Even the claim that the data fail to show a “wisdom” effect (“Every single question, the arithmetic mean, and really even the geometric mean, was from a human standpoint wrong, wrong, wrong, wrong, wrong and wrong. The end.”) is off the mark for statistical reasons explained in the article. Though I prefer the description offered by one of Freed’s commenters, who makes an analogy to a “Fermi problem.” Given the open-ended nature of the questions, and the fact that they are by design questions that people in the sample wouldn’t have expert knowledge of, the guesses span many orders of magnitude, so you’re doing pretty well if you can get the answer to within a factor of 10. For this sort of process, the geometric mean is an appropriate choice of aggregate measure, and the fact that all the aggregated guesses come within a factor of 3 (and most within a factor of 2) is reasonably impressive.
So, essentially, Freed’s post is a long discussion of the dangers of being “spun” through not carefully considering scientific data that is based largely on not reading the underlying paper very carefully. The authors actually address most of the issues Freed raises, and have solid arguments for why they did what they did with their data. He doesn’t engage with their arguments at all, preferring to pontificate grandly about how it’s all just spin.

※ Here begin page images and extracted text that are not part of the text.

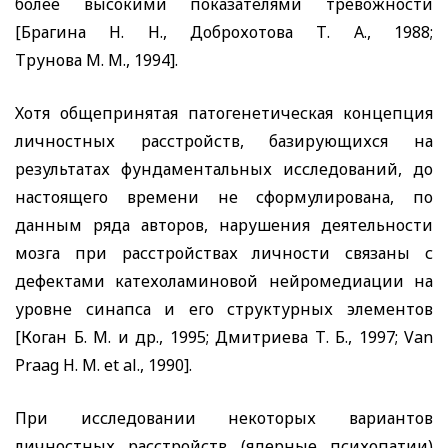
более высокими показателями тревожности
[Брагина Н. Н., Доброхотова Т. А., 1988;
Трунова М. М., 1994].
Хотя общепринятая патогенетическая концепция
личностных расстройств, базирующихся на
результатах фундаментальных исследований, до
настоящего времени не сформулирована, по
данным ряда авторов, нарушения деятельности
мозга при расстройствах личности связаны с
дефектами катехоламиновой нейромедиации на
уровне синапса и его структурных элементов
[Коган Б. М. и др., 1995; Дмитриева Т. Б., 1997;
Van
Praag H. M. et al.,
1990].
При исследовании некоторых вариантов
личностных расстройств (ядерные психопатии)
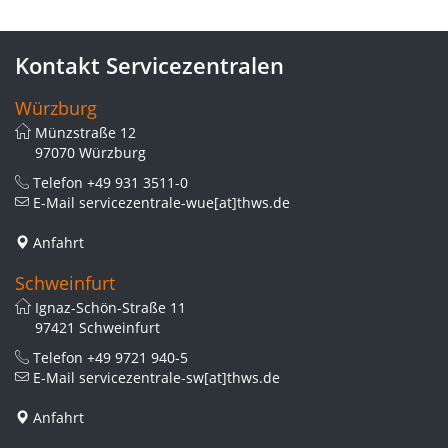
Kontakt Servicezentralen
Würzburg
Münzstraße 12
97070 Würzburg
Telefon
+49 931 3511-0
E-Mail
servicezentrale-wue[at]thws.de
Anfahrt
Schweinfurt
Ignaz-Schön-Straße 11
97421 Schweinfurt
Telefon
+49 9721 940-5
E-Mail
servicezentrale-sw[at]thws.de
Anfahrt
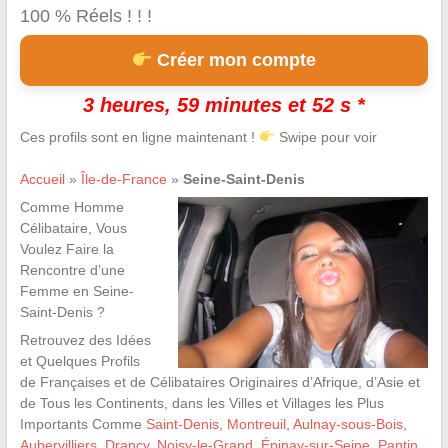
100 % Réels ! ! !
Créer mon compte
3 heures, 59 minutes et 51 s *
Ces profils sont en ligne maintenant !
Swipe pour voir
Accueil
»
Île-de-France
»
Seine-Saint-Denis
Comme Homme
Célibataire, Vous
Voulez Faire la
Rencontre d’une
Femme en Seine-
Saint-Denis ?
Retrouvez des Idées
et Quelques Profils
de Françaises et de Célibataires Originaires d’Afrique, d’Asie et
de Tous les Continents, dans les Villes et Villages les Plus
Importants Comme
Saint-Denis
,
Montreuil
,
Aulnay-sous-Bois
,
Aubervilliers
,
Drancy
,
Noisy-le-Grand
,
Épinay-sur-Seine
,
Pantin
,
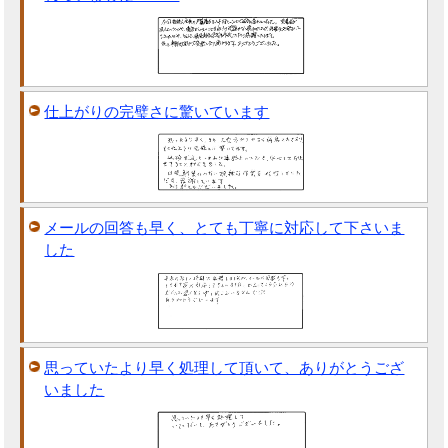
仕上がりの完璧さに驚いています
メールの回答も早く、とても丁寧に対応して下さいま
した
思っていたより早く処理して頂いて、ありがとうござ
いました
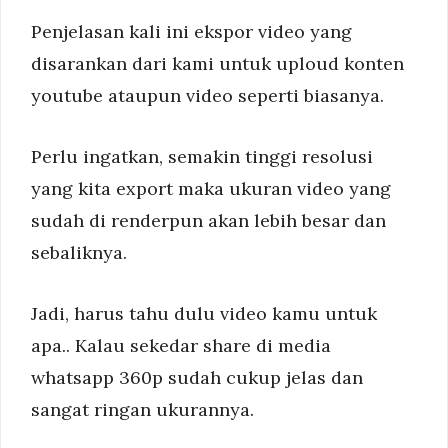
Penjelasan kali ini ekspor video yang
disarankan dari kami untuk uploud konten
youtube ataupun video seperti biasanya.
Perlu ingatkan, semakin tinggi resolusi
yang kita export maka ukuran video yang
sudah di renderpun akan lebih besar dan
sebaliknya.
Jadi, harus tahu dulu video kamu untuk
apa.. Kalau sekedar share di media
whatsapp 360p sudah cukup jelas dan
sangat ringan ukurannya.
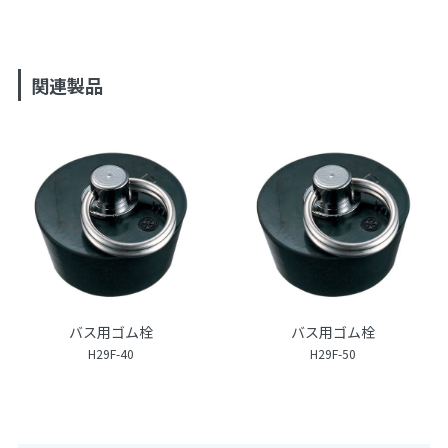
関連製品
バス用ゴム栓
バス用ゴム栓
H29F-40
H29F-50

Moreover, this table isn’t even the point of the research– it’s just a summary of the starting conditions. The actual research looks at how the initial measures of “wisdom” change as the information available to the guessers changes, and when they look at that, they see a fairly clear narrowing of the range toward results that aren’t necessarily better than the initial guesses– in fact, the final answers are generally worse. At the same time, the self-reported confidence in the answers increases, as the guesses all converge toward the same (wrong) value. That’s the core finding, which is exactly as Lehrer describes it in the article. You can argue about how significant this effect really is– but again, if you’re going to do that, you need to engage with what they actually wrote.
So, despite all the social-media buzz about this (which I suspect has more to do with the way the conclusion plays into people’s pre-existing negative opinions of the mainstream press), I find myself deeply unimpressed. It’s an argument about the misuse of statistics by someone who proudly proclaims ignorance of some of the key statistical techniques used in the research. And it’s an argument about the dangers of not reading research carefully enough by someone who apparently hasn’t read the relevant paper very carefully.